We now have the simplified normal vectors for $P_1$ and $P_2$: $\vec{n_1}' = \langle 2, -1, 1 \rangle$ $\vec{n_2}' = \langle 1, 1, 2 \rangle$

We use the formula for the cosine of the acute angle $\theta$: $\cos \theta = \frac{|\vec{n_1}' \cdot \vec{n_2}'|}{|\vec{n_1}'| |\vec{n_2}'|}$ First, calculate the dot product: $\vec{n_1}' \cdot \vec{n_2}' = (2)(1) + (-1)(1) + (1)(2) = 2 - 1 + 2 = 3$ Next, calculate the magnitudes of the normal vectors: $|\vec{n_1}'| = \sqrt{2^2 + (-1)^2 + 1^2} = \sqrt{4 + 1 + 1} = \sqrt{6}$ $|\vec{n_2}'| = \sqrt{1^2 + 1^2 + 2^2} = \sqrt{1 + 1 + 4} = \sqrt{6}$ Substitute these values into the angle formula: $\cos \theta = \frac{|3|}{\sqrt{6} \times \sqrt{6}} = \frac{3}{6} = \frac{1}{2}$ Since $\cos \theta = \frac{1}{2}$, the acute angle $\theta$ is: $\theta = \arccos\left(\frac{1}{2}\right) = \frac{\pi}{3}$

3. Common Mistakes & Tips

• Sign Errors: Be very careful with signs when substituting coordinates into the general plane equation and when expanding and combining terms. A single sign error can lead to an incorrect $\lambda$ value and, subsequently, incorrect normal vectors.
• Forgetting Absolute Value: When calculating the acute angle between planes (or lines), remember to take the absolute value of the dot product in the numerator of the cosine formula.

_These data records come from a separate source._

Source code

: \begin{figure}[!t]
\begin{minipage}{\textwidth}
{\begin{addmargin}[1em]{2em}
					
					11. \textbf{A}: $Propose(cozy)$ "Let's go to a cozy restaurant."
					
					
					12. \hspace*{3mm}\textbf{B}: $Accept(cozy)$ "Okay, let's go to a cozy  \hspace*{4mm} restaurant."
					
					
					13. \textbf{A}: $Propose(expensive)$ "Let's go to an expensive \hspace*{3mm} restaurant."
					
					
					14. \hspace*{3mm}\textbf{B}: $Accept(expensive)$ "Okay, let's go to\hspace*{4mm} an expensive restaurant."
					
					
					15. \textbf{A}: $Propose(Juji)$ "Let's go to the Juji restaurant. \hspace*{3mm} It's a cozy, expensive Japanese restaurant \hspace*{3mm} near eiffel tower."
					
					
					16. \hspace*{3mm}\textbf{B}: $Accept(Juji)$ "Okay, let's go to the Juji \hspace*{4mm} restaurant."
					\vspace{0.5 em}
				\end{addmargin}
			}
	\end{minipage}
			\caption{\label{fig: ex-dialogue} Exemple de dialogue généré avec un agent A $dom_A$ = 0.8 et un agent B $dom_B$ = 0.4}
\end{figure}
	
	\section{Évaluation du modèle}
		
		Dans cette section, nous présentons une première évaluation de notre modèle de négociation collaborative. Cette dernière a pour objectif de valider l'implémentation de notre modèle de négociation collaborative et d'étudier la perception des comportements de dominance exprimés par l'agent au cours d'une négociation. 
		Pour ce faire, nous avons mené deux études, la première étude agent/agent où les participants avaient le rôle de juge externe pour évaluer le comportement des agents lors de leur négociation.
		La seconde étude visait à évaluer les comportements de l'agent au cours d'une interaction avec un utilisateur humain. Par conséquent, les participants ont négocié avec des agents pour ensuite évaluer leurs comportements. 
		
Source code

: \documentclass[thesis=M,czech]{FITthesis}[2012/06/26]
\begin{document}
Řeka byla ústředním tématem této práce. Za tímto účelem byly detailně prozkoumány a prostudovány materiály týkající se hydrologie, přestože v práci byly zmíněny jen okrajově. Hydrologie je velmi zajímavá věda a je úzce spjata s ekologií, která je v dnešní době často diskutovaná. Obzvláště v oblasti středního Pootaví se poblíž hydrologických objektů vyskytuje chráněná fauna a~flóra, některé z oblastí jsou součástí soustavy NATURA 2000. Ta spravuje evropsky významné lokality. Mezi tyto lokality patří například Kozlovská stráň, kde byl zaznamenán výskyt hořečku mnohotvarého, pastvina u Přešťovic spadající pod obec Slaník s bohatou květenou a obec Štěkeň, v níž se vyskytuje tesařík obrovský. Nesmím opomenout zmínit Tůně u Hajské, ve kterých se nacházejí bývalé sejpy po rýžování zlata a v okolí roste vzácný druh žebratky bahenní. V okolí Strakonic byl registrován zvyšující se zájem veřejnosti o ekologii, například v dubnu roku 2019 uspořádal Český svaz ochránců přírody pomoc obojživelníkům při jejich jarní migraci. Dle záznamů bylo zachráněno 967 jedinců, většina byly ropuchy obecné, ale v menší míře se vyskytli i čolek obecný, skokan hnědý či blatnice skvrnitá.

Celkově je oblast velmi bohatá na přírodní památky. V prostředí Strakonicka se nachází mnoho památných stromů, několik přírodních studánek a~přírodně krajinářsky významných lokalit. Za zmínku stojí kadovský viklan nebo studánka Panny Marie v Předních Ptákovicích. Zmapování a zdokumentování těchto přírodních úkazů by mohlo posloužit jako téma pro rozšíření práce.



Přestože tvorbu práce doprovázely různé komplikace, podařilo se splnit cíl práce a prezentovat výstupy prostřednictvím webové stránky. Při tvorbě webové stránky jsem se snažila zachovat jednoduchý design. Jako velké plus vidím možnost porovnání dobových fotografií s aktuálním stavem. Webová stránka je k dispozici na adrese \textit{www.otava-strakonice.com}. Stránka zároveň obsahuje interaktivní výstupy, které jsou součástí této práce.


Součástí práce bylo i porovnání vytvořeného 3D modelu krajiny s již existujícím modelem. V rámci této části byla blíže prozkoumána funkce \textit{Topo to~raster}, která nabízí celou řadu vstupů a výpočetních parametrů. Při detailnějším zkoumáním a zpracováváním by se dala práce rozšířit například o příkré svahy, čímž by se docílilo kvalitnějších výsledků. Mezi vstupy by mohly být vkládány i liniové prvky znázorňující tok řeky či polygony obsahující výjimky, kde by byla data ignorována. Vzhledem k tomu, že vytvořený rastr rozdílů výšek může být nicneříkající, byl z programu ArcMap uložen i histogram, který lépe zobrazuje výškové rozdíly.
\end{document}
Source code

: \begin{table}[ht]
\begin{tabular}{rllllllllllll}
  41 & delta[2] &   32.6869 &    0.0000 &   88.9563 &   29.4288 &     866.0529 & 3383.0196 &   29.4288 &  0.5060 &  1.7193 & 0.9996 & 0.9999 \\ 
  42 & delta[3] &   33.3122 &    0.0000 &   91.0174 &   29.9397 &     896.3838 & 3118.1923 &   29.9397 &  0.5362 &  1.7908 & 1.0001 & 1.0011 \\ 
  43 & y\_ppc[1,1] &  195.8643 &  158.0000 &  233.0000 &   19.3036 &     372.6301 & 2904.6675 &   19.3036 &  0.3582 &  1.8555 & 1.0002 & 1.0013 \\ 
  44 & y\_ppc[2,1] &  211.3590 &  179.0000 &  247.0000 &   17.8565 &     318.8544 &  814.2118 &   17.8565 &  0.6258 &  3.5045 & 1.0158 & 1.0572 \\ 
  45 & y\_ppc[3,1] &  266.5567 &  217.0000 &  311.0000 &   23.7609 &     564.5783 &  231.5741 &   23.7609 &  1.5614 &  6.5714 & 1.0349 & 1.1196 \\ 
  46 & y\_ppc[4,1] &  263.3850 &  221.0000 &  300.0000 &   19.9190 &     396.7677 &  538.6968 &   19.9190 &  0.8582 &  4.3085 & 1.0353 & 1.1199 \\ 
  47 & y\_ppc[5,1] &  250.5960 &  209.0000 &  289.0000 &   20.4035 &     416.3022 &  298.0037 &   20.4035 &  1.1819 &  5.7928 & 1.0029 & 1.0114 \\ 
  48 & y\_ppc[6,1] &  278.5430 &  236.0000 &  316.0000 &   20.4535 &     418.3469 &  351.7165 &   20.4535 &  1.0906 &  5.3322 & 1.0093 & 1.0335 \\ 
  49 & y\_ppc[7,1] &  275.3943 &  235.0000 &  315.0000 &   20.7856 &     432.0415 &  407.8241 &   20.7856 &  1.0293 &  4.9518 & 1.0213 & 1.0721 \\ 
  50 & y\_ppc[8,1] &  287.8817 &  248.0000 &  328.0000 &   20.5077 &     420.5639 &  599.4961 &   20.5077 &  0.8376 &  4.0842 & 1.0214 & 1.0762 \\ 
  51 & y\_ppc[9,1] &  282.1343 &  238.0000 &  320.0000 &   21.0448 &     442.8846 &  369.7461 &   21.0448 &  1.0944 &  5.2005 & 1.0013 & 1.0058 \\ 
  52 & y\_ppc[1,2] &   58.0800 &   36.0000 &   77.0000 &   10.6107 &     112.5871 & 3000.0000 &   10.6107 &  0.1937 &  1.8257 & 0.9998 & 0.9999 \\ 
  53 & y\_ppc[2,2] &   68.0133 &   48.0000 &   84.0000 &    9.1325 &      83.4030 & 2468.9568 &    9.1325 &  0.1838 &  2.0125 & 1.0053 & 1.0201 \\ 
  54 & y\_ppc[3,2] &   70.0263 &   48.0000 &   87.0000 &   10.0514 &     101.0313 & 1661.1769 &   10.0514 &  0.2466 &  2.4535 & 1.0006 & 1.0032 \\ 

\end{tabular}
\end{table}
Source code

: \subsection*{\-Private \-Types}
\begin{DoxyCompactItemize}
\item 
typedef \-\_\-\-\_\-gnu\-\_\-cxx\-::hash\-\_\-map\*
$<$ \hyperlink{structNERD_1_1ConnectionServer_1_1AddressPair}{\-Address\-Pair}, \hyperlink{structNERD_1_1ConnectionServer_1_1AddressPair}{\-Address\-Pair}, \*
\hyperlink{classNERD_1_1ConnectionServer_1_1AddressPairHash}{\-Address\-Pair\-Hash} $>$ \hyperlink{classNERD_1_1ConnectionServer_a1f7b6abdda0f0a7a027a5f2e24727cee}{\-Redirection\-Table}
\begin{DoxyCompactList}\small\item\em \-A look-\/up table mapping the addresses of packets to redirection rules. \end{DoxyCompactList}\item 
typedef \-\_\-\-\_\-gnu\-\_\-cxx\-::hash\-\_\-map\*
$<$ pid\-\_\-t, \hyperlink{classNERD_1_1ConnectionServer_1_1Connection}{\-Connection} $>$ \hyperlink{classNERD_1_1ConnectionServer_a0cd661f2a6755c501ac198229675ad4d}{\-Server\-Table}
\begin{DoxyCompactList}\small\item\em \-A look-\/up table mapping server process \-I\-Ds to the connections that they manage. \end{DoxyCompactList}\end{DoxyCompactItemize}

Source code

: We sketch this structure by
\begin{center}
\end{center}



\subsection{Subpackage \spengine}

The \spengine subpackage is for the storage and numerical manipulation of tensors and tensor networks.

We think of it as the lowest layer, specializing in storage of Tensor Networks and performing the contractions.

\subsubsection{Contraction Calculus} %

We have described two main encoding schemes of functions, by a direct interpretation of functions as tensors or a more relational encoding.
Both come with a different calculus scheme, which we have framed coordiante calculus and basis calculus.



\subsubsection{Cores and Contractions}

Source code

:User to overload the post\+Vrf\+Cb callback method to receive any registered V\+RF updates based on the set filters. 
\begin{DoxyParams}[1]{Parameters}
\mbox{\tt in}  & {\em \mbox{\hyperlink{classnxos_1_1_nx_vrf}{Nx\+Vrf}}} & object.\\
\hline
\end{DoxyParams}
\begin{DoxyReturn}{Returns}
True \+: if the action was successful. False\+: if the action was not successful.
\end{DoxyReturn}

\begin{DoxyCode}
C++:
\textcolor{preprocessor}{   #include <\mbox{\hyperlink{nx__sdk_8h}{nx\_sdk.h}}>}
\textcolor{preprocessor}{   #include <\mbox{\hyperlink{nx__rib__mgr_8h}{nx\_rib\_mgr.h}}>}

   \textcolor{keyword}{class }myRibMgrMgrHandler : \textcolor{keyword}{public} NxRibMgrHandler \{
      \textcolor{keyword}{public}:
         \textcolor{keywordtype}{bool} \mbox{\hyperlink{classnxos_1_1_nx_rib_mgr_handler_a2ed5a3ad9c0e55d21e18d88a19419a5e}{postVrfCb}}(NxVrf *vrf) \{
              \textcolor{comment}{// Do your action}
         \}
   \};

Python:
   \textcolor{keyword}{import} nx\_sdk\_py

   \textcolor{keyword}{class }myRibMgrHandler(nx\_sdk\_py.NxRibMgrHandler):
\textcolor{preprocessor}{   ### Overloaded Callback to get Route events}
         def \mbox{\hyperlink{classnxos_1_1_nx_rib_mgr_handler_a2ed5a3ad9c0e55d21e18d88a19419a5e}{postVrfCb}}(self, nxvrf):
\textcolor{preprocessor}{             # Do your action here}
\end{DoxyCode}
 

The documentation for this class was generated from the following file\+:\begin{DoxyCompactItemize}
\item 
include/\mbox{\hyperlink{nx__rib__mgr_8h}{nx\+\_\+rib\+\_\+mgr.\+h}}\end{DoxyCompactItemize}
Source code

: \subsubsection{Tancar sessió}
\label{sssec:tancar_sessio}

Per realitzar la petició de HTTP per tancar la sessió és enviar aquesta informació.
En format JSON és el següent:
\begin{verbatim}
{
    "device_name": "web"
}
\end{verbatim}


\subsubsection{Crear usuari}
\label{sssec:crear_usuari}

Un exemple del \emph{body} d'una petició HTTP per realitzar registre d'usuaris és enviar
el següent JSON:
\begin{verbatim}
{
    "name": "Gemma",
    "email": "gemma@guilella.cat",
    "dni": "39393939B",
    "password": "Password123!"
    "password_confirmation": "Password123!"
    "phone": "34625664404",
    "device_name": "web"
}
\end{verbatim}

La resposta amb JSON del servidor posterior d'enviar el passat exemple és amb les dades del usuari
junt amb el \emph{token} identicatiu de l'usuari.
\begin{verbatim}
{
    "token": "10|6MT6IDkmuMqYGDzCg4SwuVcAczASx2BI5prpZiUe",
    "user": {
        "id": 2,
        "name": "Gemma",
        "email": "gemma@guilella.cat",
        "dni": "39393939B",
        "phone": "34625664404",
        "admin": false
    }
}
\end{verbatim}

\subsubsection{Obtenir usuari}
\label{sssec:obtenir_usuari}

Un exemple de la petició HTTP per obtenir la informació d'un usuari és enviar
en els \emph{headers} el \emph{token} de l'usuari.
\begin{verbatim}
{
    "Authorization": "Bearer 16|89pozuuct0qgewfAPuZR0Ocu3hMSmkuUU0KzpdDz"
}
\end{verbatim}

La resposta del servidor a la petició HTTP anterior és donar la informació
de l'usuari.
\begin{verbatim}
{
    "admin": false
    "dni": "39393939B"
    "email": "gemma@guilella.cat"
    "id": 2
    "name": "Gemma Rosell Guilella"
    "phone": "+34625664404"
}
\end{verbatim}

This ensures that $\cos \theta$ is positive, yielding an acute angle ($0 \le \theta \le \pi/2$).
• Simplifying Normal Vectors: Always simplify normal vectors by dividing out common factors. This makes calculations for dot products and magnitudes much easier and reduces the chance of arithmetic errors, without affecting the direction of the vector or the angle. For example, $\langle 33, -\frac{33}{2}, \frac{33}{2} \rangle$ is directionally equivalent to $\langle 2, -1, 1 \rangle$.

4. Summary

This problem required us to first determine the equations of two specific planes, $P_1$ and $P_2$, each belonging to a family of planes passing through the intersection of two given planes. This was achieved by using the family of planes formula $P_A + \lambda P_B = 0$ and then using the additional point condition for each plane to solve for its unique $\lambda$ value. Once the $\lambda$ values were found, we extracted the normal vectors for $P_1$ and $P_2$, simplifying them to make calculations easier. Finally, the acute angle between these two planes was calculated using the dot product formula involving their normal vectors. The result was $\frac{\pi}{3}$.

The final answer is $\boxed{\frac{\pi}{3}}$, which corresponds to option (A).